State sponsors of terrorism are entitled to due process too: The amended foreign sovereign immunities act is unconstitutional

Abstract

In 1996, Congress, as part of the Antiterrorism and Effective Death Penalty Act of 1996, amended the list of noncommercial tort exceptions to sovereign immunity in the Foreign Sovereign Immunities Act ("FSIA") in response to a federal court's determination that it lacked subject matter jurisdiction over Libya and alleged Libyan terrorists in Smith v. Socialist People's Libyan Arab Jamahiriya, one of many cases resulting from the terrorist bombing of Pan Am Flight 103 over Lockerbie, Scotland. The ambiguously worded amendment appears to give federal courts both subject matter jurisdiction, which Congress clearly intended, and personal jurisdiction over the seven nations currently listed by the Executive Branch as "state sponsors of terrorism." The United States District Court for the Southern District of New York, the only court to address the amended FSIA, unconstitutionally interpreted it as according the court personal jurisdiction over Libya in the re-filed suit by the survivors, executors, administrators, and personal representatives of those killed over Lockerbie.

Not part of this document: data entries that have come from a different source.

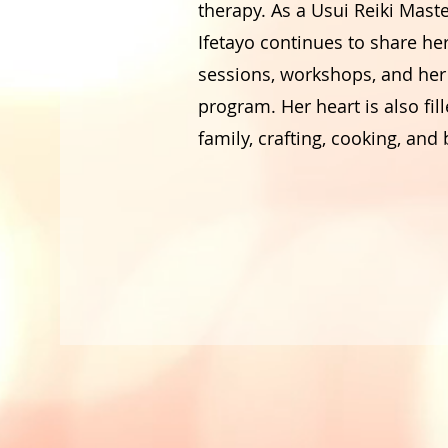
therapy. As a Usui Reiki Mast
Ifetayo continues to share he
sessions, workshops, and her 
program. Her heart is also fill
family, crafting, cooking, and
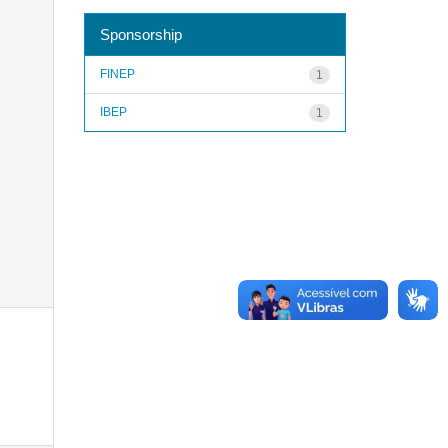
Sponsorship
FINEP
1
IBEP
1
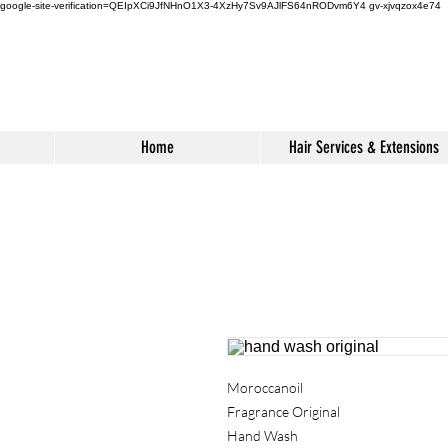
google-site-verification=QEIpXCi9JfNHnO1X3-4XzHy7Sv9AJlFS64nRODvm6Y4
gv-xjvqzox4e74
Home
Hair Services & Extensions
Moroccanoil
Fragrance Original
Hand Wash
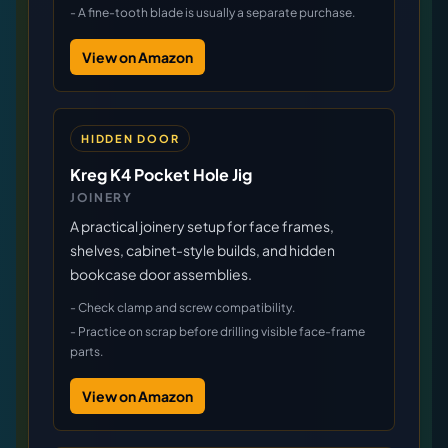
-
A fine-tooth blade is usually a separate purchase.
View on Amazon
HIDDEN DOOR
Kreg K4 Pocket Hole Jig
JOINERY
A practical joinery setup for face frames,
shelves, cabinet-style builds, and hidden
bookcase door assemblies.
-
Check clamp and screw compatibility.
-
Practice on scrap before drilling visible face-frame
parts.
View on Amazon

This Article demonstrates that giving the court personal jurisdiction over a foreign sovereign simply because the Executive Branch has concluded that it is a "state sponsor of terrorism" or because an offshore terrorist act had some "effect" in the United States would violate the Due Process Clause of the Fifth Amendment absent the performance of traditional "minimum contacts" analysis under both the specific and general personal jurisdiction tests.